Revascularization of a tooth with incomplete rhizogenesis.
A 12-year-old patient with a chronic periapical abscess on tooth 35 with incomplete root formation.
In the first session, we decontaminated and medicated with Bio C Temp (Angelus)
In the second session, after one month, the fistula had gone into remission and there were no signs or symptoms. Revascularization was chosen, followed by clot protection with Bio C Repair (Angelus). The person responsible was instructed on the need for follow-up.
Case conducted by student Mayumi Hashimoto, from the endodontics specialization course at APCD Bragança Pta.
In: Pulp revascularization in necrotic permanent teeth with incomplete rhizogenesis Leticia Rodrigues SOUSA, Anny Gabrielle Silva PEREIRA, Izabela Pastor DA SILVA, Janielle Emanuelle Resende DE SANTANA, Laerte Oliveira BARRETO NETO Rev. odontol. UNESP, vol.50, nSpecial, p.0, 2021 Introduction:
The complete formation of the dental root occurs in a period of up to three years after the eruption of the permanent tooth. Immature teeth that suffer some kind of trauma can have their root development interrupted, resulting in a process called incomplete rhizogenesis. In these cases, endodontic treatment is a challenge. The difficulties encountered are: the young age of patients, fragile dentin walls and developing apex, making it difficult to fill the root canal system. In this context, pulp regeneration becomes an alternative that promotes the formation of new dentin tissue inside the root canal.

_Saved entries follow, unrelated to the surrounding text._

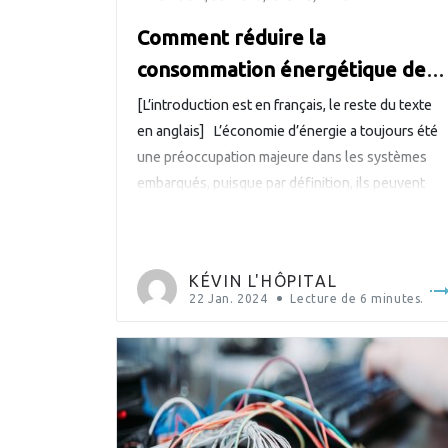
Comment réduire la
consommation énergétique de
vos systèmes embarqués
[L’introduction est en français, le reste du texte
en anglais] L’économie d’énergie a toujours été
une préoccupation majeure dans les systèmes
embarqués, puisque par définition, ils peuvent
avoir des contraintes énergétiques. Bien sûr,
aujourd’hui, l’économie d’énergie est toujours au
cœur des discussions. L’économie d’énergie est
KÉVIN L'HÔPITAL
toujours un ensemble de compromis. En termes
22 Jan. 2024
Lecture de
6
minutes.
de disponibilité […]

Objective: To review the literature on existing scientific evidence regarding pulp revascularization in necrotic permanent teeth. Materials and Methods: This study is a literature review, in which LILACS and Medline/Pubmed databases were consulted, using as descriptors "Dental Pulp" "Blood Coagulation" "Endodontics", and articles and dissertations in English and Portuguese were selected. Results: The revascularization technique initially consists of cleaning and disinfecting the root canal, since the process is only effective when the canal is completely free of infection.
The second step is to induce the formation of a blood clot that will fill the root canal. The blood cells will induce the formation of a revascularized tissue by providing growth factors to the stem cells of the papilla, triggering an accumulation of undifferentiated cells that will form new tissues, thus increasing the thickness of the canal, elongation of the root, closure of the apex and return of vitality. Conclusion: The technique treatment time is shorter, and can be completed in one or two sessions, with the cost-benefit being a favorable factor. The greatest advantage is the induction of the end of root development with thickening and, as a result, the strengthening of the root walls.